Problem to work on: Find the line holding "#+EL_TAGS: emacs, %p, %p.el, emacs" in the entries below. Give it again exactly, along with every line after it up to and including the line holding "#+DESCRIPTION: MELPAのEmacs Lispパッケージpage-break-linesの紹介".

____

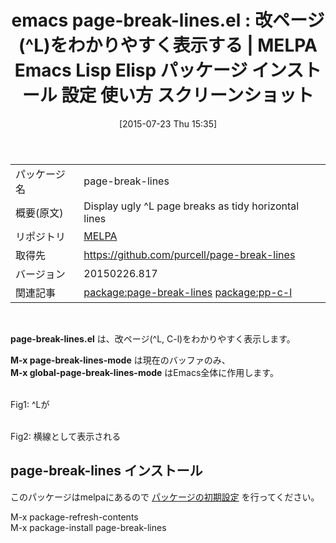 #+BLOG: rubikitch
#+POSTID: 1849
#+DATE: [2015-07-23 Thu 15:35]
#+PERMALINK: page-break-lines
#+OPTIONS: toc:nil num:nil todo:nil pri:nil tags:nil ^:nil \n:t -:nil
#+ISPAGE: nil
#+DESCRIPTION:
# (progn (erase-buffer)(find-file-hook--org2blog/wp-mode))
#+BLOG: rubikitch
#+CATEGORY: Emacs
#+EL_PKG_NAME: page-break-lines
#+EL_TAGS: emacs, %p, %p.el, emacs lisp %p, elisp %p, emacs %f %p, emacs %p 使い方, emacs %p 設定, emacs パッケージ %p, emacs %p スクリーンショット, relate:pp-c-l
#+EL_TITLE: Emacs Lisp Elisp パッケージ インストール 設定 使い方 スクリーンショット
#+EL_TITLE0: 改ページ(^L)をわかりやすく表示する
#+EL_URL: 
#+begin: org2blog
#+DESCRIPTION: MELPAのEmacs Lispパッケージpage-break-linesの紹介
#+MYTAGS: package:page-break-lines, emacs 使い方, emacs コマンド, emacs, page-break-lines, page-break-lines.el, emacs lisp page-break-lines, elisp page-break-lines, emacs melpa page-break-lines, emacs page-break-lines 使い方, emacs page-break-lines 設定, emacs パッケージ page-break-lines, emacs page-break-lines スクリーンショット, relate:pp-c-l
#+TAGS: package:page-break-lines, emacs 使い方, emacs コマンド, emacs, page-break-lines, page-break-lines.el, emacs lisp page-break-lines, elisp page-break-lines, emacs melpa page-break-lines, emacs page-break-lines 使い方, emacs page-break-lines 設定, emacs パッケージ page-break-lines, emacs page-break-lines スクリーンショット, relate:pp-c-l, Emacs, page-break-lines.el, M-x page-break-lines-mode, M-x global-page-break-lines-mode, M-x page-break-lines-mode, M-x global-page-break-lines-mode
#+TITLE: emacs page-break-lines.el : 改ページ(^L)をわかりやすく表示する | MELPA Emacs Lisp Elisp パッケージ インストール 設定 使い方 スクリーンショット
#+BEGIN_HTML
<table>
<tr><td>パッケージ名</td><td>page-break-lines</td></tr>
<tr><td>概要(原文)</td><td>Display ugly ^L page breaks as tidy horizontal lines</td></tr>
<tr><td>リポジトリ</td><td><a href="http://melpa.org/">MELPA</a></td></tr>
<tr><td>取得先</td><td><a href="https://github.com/purcell/page-break-lines">https://github.com/purcell/page-break-lines</a></td></tr>
<tr><td>バージョン</td><td>20150226.817</td></tr>
<tr><td>関連記事</td><td><a href="http://rubikitch.com/tag/package:page-break-lines/">package:page-break-lines</a> <a href="http://rubikitch.com/tag/package:pp-c-l/">package:pp-c-l</a></td></tr>
</table>
<br />
#+END_HTML
*page-break-lines.el* は、改ページ(^L, C-l)をわかりやすく表示します。

*M-x page-break-lines-mode* は現在のバッファのみ、
*M-x global-page-break-lines-mode* はEmacs全体に作用します。

# (progn (forward-line 1)(shell-command "screenshot-time.rb org_template" t))
#+ATTR_HTML: :width 480
[[file:/r/sync/screenshots/20150723153942.png]]
Fig1: ^Lが

#+ATTR_HTML: :width 480
[[file:/r/sync/screenshots/20150723153956.png]]
Fig2: 横線として表示される
** page-break-lines インストール
このパッケージはmelpaにあるので [[http://rubikitch.com/package-initialize][パッケージの初期設定]] を行ってください。

M-x package-refresh-contents
M-x package-install page-break-lines


#+end:
** 概要                                                             :noexport:
*page-break-lines.el* は、改ページ(^L, C-l)をわかりやすく表示します。

*M-x page-break-lines-mode* は現在のバッファのみ、
*M-x global-page-break-lines-mode* はEmacs全体に作用します。

# (progn (forward-line 1)(shell-command "screenshot-time.rb org_template" t))
#+ATTR_HTML: :width 480
[[file:/r/sync/screenshots/20150723153942.png]]
Fig3: ^Lが

#+ATTR_HTML: :width 480
[[file:/r/sync/screenshots/20150723153956.png]]
Fig4: 横線として表示される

____

Task response:
#+EL_TAGS: emacs, %p, %p.el, emacs lisp %p, elisp %p, emacs %f %p, emacs %p 使い方, emacs %p 設定, emacs パッケージ %p, emacs %p スクリーンショット, relate:pp-c-l
#+EL_TITLE: Emacs Lisp Elisp パッケージ インストール 設定 使い方 スクリーンショット
#+EL_TITLE0: 改ページ(^L)をわかりやすく表示する
#+EL_URL: 
#+begin: org2blog
#+DESCRIPTION: MELPAのEmacs Lispパッケージpage-break-linesの紹介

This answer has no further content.